EXERCISES
1. Based on the passage on class definitions, does each statement agree with it? Answer yes or no for each, quoting the deciding words. (a) In the UK, an aristocrat is someone with a hereditary title who owns a large house on a country estate. (b) George Orwell was upper-middle-class. (c) In the National Readership Survey, aristocrats form a small part of Social Class A.
2. Reproduce the passage on class definitions word for word, starting at "Tuesday 22 September" and ending at "friends of aristocrats.".
3. Pick up the passage on class definitions after its last sentence and keep writing it.

PASSAGE SHOWN
##############################
Tuesday 22 September 2020

Class is Dead, Long Live Class: Definitions


Posh:
To some, "posh" people went to a private school, however cheap and obscure. Their parents were teachers and business-people, rather than cleaners and lorry-drivers. But really posh people are aristocrats, who have old money, inherited land and stately homes. The category includes rich families who have always been friends of aristocrats.

Aristocrat:
In the US, it means well-off people who run the country. In the UK, it means people with a hereditary title who own large houses on country estates. (The Antiques Road Trip recently used “aristocracy” to mean “haute bourgeoisie” – the kind of people who went to the opera in the 19th century.)

Upper class: To tabloid (red-top) readers in the UK, it means upper middle class. They lump us with aristos, not caring about the vast disparity of wealth, power and land ownership.

Middle class:
In the US, it means working people who are doing OK at blue-collar jobs. In the UK, it means a snobbish elite obsessed with "clean eating" and being "woke".

George Orwell called himself a “striving exam-passer” – he was middle-middle-class, and had to pass exams because he couldn’t rely on powerful friends pulling strings to get him a job.

According to the National Readership Survey, the upper middles (Social Class A) are vastly outnumbered by the middle (Bs) and lower middles (C2s), and the aristos don’t even feature (despite owning half of Yorkshire). And the As, Bs and C1s are outnumbered almost two-to-one by the C2s, Ds and Es (skilled workers, unskilled workers and workless). No wonder the chaterati were so upset by the death of Diana, Princess of Wales: huge crowds appeared from nowhere, took over London, cried openly, tied teddy bears to trees, applauded Earl Spencer's address, laid a carpet of flowers in front of Kensington Palace, and then quietly disappeared again. The upper middles are still trying to forget that all these other people share the country with them. (What to say about Diana's funeral: "Of course I was sad, but I wasn't hysterical.")
##############################
DATA PROVIDED
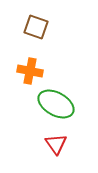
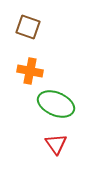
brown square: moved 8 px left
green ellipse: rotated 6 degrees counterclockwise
##############################
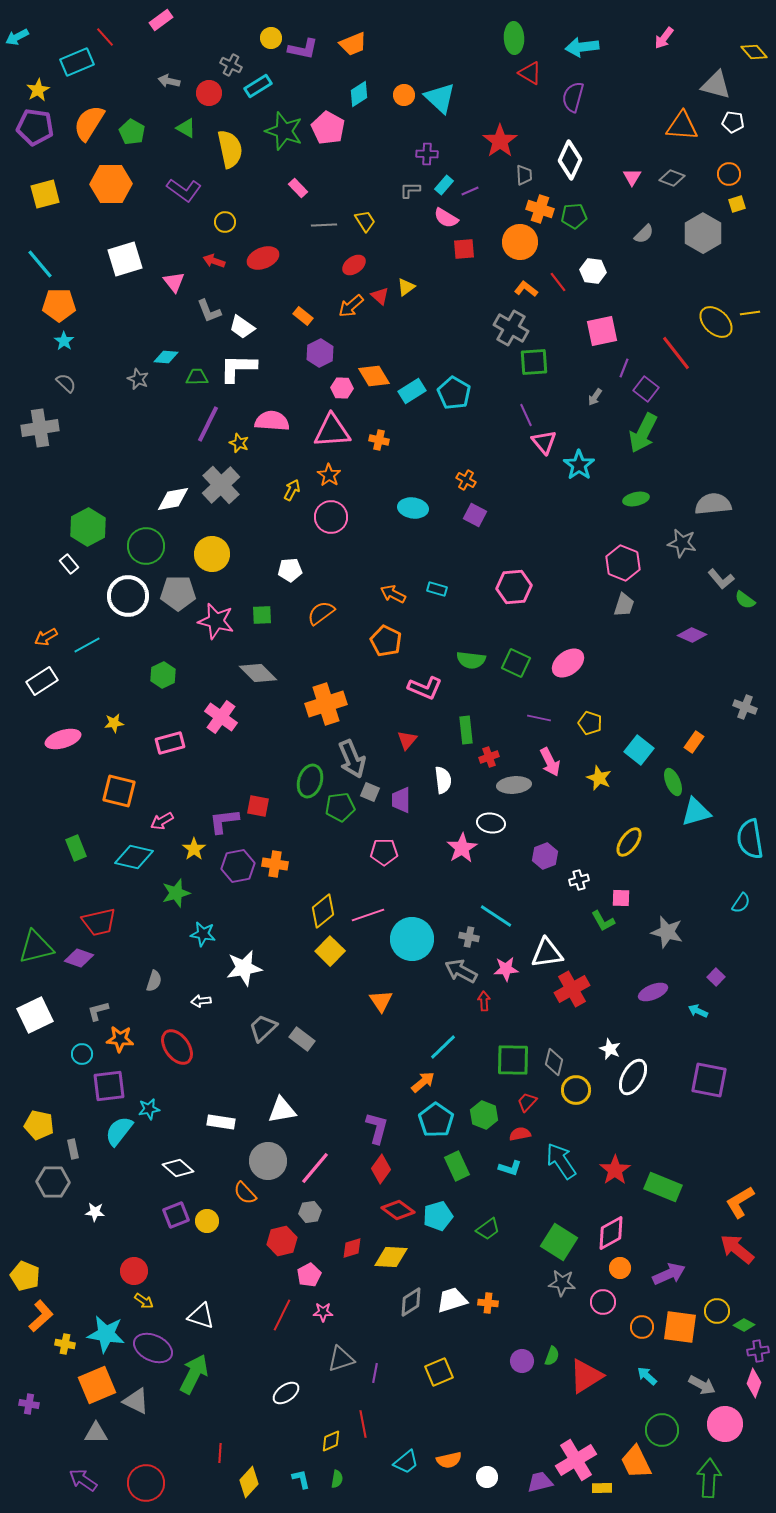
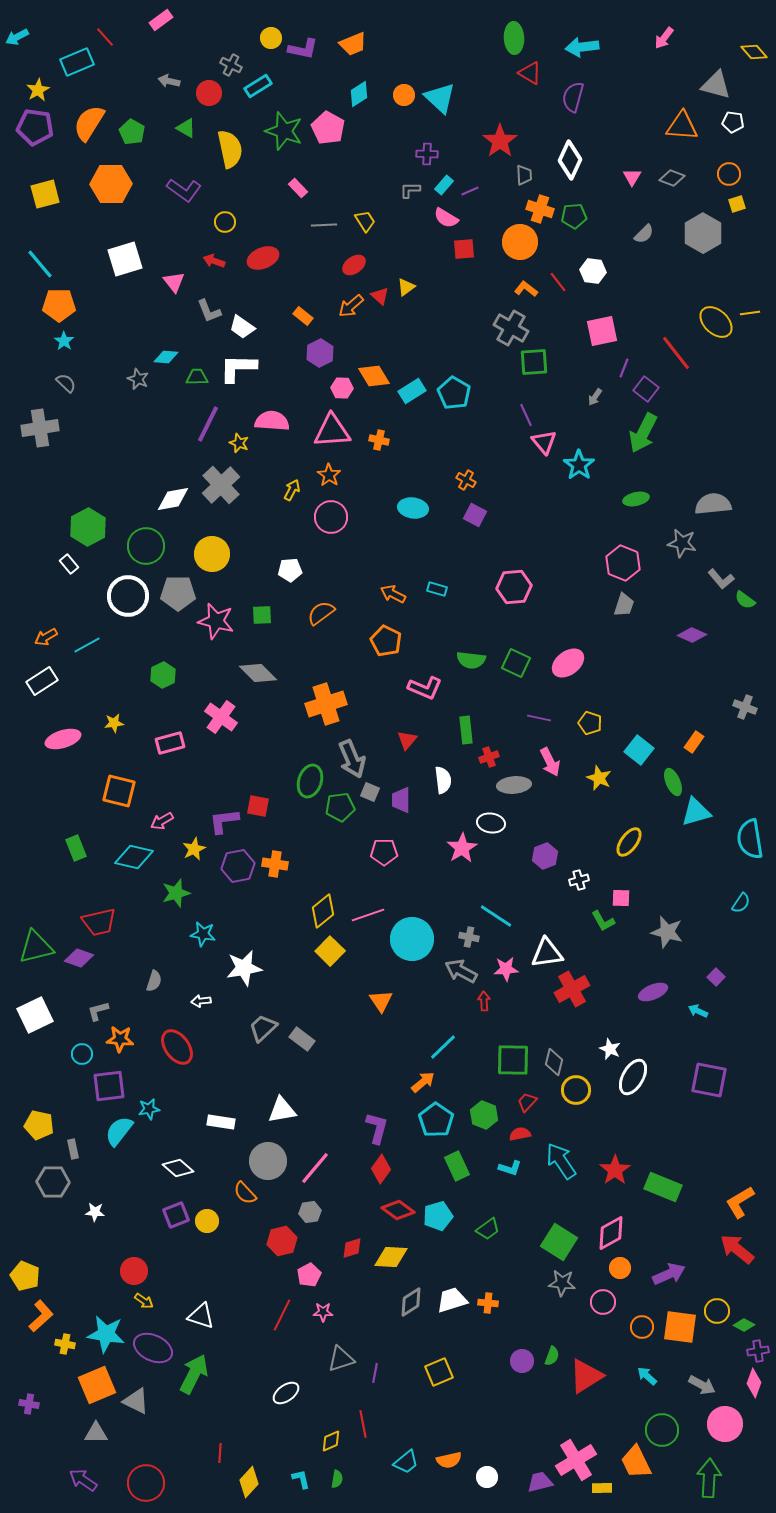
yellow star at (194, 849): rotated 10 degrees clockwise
##############################
EXPECTED RESPONSES
1.
(a) Yes: "In the UK, it means people with a hereditary title who own large houses on country estates."
(b) No: "he was middle-middle-class"
(c) No: "the aristos don’t even feature"

2.
Tuesday 22 September 2020

Class is Dead, Long Live Class: Definitions


Posh:
To some, "posh" people went to a private school, however cheap and obscure. Their parents were teachers and business-people, rather than cleaners and lorry-drivers. But really posh people are aristocrats, who have old money, inherited land and stately homes. The category includes rich families who have always been friends of aristocrats.

3.
I see the "exactly what is middle class" discussion is spreading! The Americans are right of course. The old British definition is silly. (@grodaeu)

I think the confusion is that in recent years we've accepted the American definition of middle class, i.e. everyone who isn't dirt poor, whereas the Telegraph still uses the traditional English definition, which is basically anyone who is rich but not traditional aristocracy. (@AndrejNkv)

In the early 90s, Louise Mensch claimed to be “upper-class, not middle”. Her father was a lawyer and her mother the headmistress of a prep school. Upper middle, I think, Louise.

It's confusing that the Guardian, among other publications, uses “middle class” to mean “upper middle class”. No wonder people think that anyone who “talks posh” must be enormously rich and privileged.

@mckellogs in the US wonders what working class people think of as “middle class”? She lists:

Gets desserts at restaurants
Has a specific hairdresser
Real butter
Fresh picked flowers
Lots of bed pillows

Dad’s parents were Scouse/Welsh/Irish – a miner and a former housemaid. Mum’s parents, on the other hand, were teachers, from Cambridge – and, therefore, posh: Gran had been to Egypt on holiday and wore berets. (Caitlin Moran, Times 2015)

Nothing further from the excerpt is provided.